Pode integrar as sálvias num jardim seco! À esquerda, Verbascum ‘Polarsommer’, Eryngium oliverianum, Centranthus, Salvia caradonna, Stipa tenuifolia (foto Nathalie Pasquel – MAP / Paisagista Robert Myers). À direita, Verbascum ‘Polarsommer’, Salvia caradonna, Euphorbia myrsinites (foto Nathalie Pasquel – MAP)
Sabia que…?
- Uma planta com múltiplas virtudes
A sálvia é uma planta muito cultivada e utilizada na Idade Média pelas suas numerosas propriedades, resumidas no ditado «Quem tem sálvia no jardim não precisa de médico.» É uma excelente planta para regular o sistema hormonal feminino. Alivia os afrontamentos relacionados com a menopausa e regulariza o ciclo menstrual. É igualmente antisséptica e cicatrizante, facilita a digestão, alivia as dores de garganta e as picadas de insetos. Tem também um efeito estimulante e tonificante.
- Outras utilizações
A sálvia Salvia hispanica, originária do México, produz as sementes de chia: sementes comestíveis, muito ricas em nutrientes, que se podem incorporar em saladas, sobremesas ou muesli, bem como em numerosos pratos salgados… As folhas da sálvia-branca, Salvia apiana, são por vezes utilizadas para purificar o ar da casa. Encontram-se no comércio bastões de sálvia que se queimam como incenso. Faz-se também água floral (hidrolato) de sálvia-oficinal, com propriedades purificantes e reequilibrantes. Por fim, as flores da sálvia-oficinal e da sálvia-ananás são comestíveis… Pode incorporá-las nas saladas e sobremesas!
Recursos úteis
- Descubra a nossa vasta gama de sálvias!
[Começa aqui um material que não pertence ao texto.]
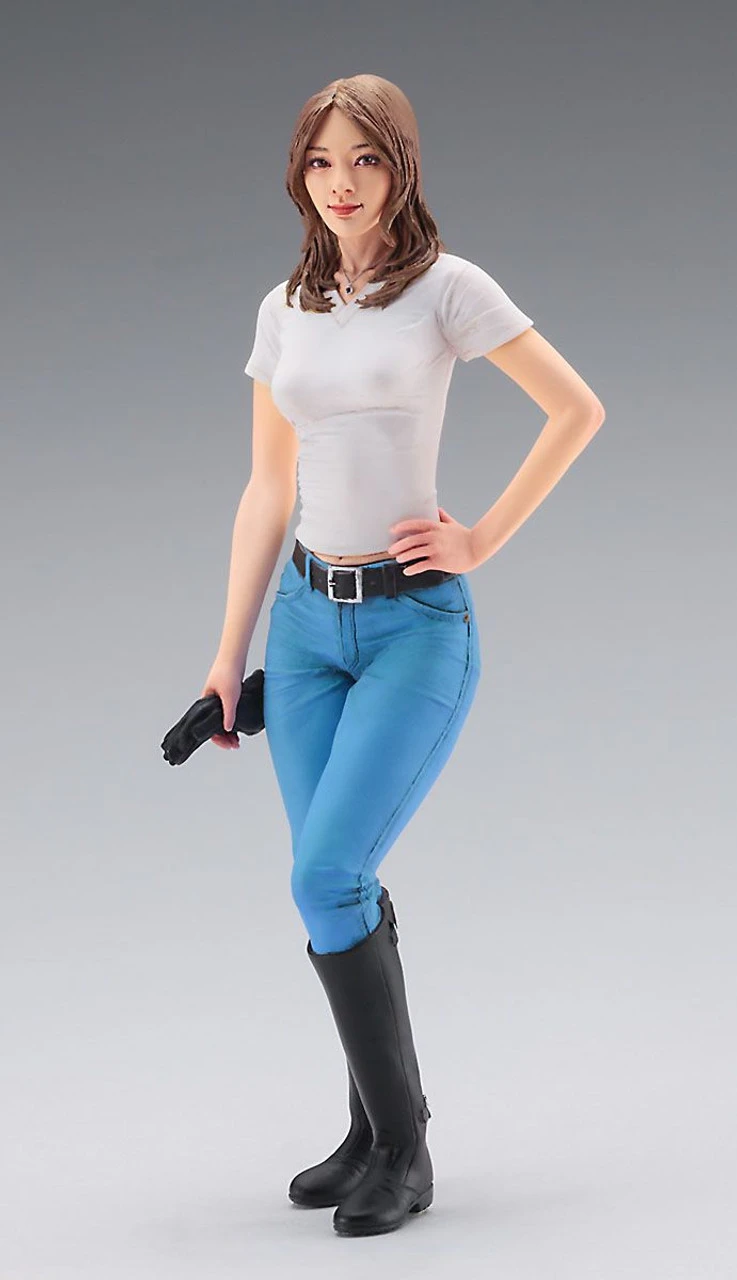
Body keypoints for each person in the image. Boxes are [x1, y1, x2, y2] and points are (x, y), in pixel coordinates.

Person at [200, 74, 605, 1238]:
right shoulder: (283, 308)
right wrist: (226, 657)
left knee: (325, 873)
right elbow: (266, 486)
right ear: (299, 172)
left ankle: (406, 1149)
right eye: (322, 160)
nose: (342, 183)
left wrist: (480, 537)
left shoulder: (445, 289)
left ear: (402, 167)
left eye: (366, 159)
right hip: (302, 626)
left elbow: (574, 409)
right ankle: (373, 1128)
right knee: (337, 879)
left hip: (412, 625)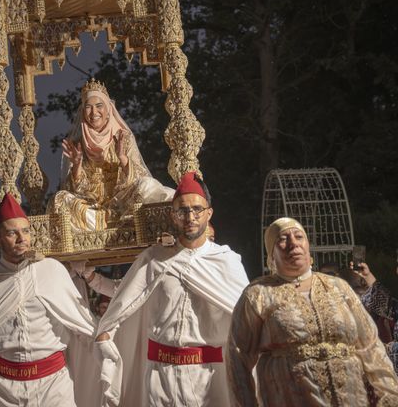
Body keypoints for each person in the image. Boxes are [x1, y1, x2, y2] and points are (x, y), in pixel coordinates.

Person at [95, 172, 249, 406]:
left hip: (207, 376)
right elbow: (122, 302)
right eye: (182, 210)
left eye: (197, 209)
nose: (190, 216)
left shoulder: (226, 261)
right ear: (173, 215)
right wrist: (106, 335)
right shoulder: (153, 258)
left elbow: (247, 317)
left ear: (209, 213)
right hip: (159, 374)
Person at [0, 194, 101, 407]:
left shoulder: (52, 271)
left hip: (53, 386)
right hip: (3, 390)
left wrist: (104, 345)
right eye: (11, 233)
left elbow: (82, 322)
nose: (22, 238)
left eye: (25, 231)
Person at [227, 217, 398, 406]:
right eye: (282, 239)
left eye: (299, 236)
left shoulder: (338, 287)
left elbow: (371, 346)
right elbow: (238, 358)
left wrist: (389, 397)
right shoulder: (257, 294)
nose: (293, 243)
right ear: (271, 254)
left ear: (308, 246)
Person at [47, 78, 174, 231]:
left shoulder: (123, 137)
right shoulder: (76, 143)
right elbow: (73, 191)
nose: (94, 112)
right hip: (91, 209)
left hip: (122, 204)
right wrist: (77, 168)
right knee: (59, 199)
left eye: (99, 106)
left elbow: (139, 177)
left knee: (147, 185)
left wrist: (123, 158)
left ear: (108, 109)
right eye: (88, 107)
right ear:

- O artigo de Michael sobre a Salvia nemorosa ‘Schwellenburg’
- Os nossos conselhos em vídeo para proteger uma sálvia não rústica
- Descubra o nosso tutorial: como secar e conservar a sálvia-oficinal?
- Um artigo de Virginie no nosso blogue – Plantas aromáticas de folhagem notável: as minhas preferidas
- Ficha de conselhos: 10 arbustos de floração estival que deve ter no jardim
- Descubra as nossas 7 ideias de associação para criar belas floreiras de verão
- Descubra o nosso vídeo sobre a Sálvia-dos-pântanos
- As nossas fichas de conselhos: 5 sálvias de flores vermelhas; Sálvias azuis: as 5 melhores variedades
- Descubra 8 plantas perenes de flores vermelhas para dar cor ao jardim!
- Consulte também a nossa ficha de planta: sálvias arbustivas: plantação e conselhos de manutenção
- Ficha de conselhos: 7 boas razões para plantar uma sálvia arbustiva
- Descubra 7 plantas perenes de sol com floração prolongada
- Ficha de conselhos: Como tratar as dores de garganta com a sálvia? e Como fazer óleo de sálvia caseiro? : o nosso tutorial.
Perguntas frequentes
-
As folhas da minha sálvia estão cobertas de uma penugem branca com aspeto pulverulento. O que fazer?
Está afetada pelo oídio, uma doença criptogâmica favorecida por uma humidade elevada. Limite as regas e, quando regar, evite molhar a folhagem. Pode pulverizar uma decocção de alho ou uma solução à base de bicarbonato de sódio.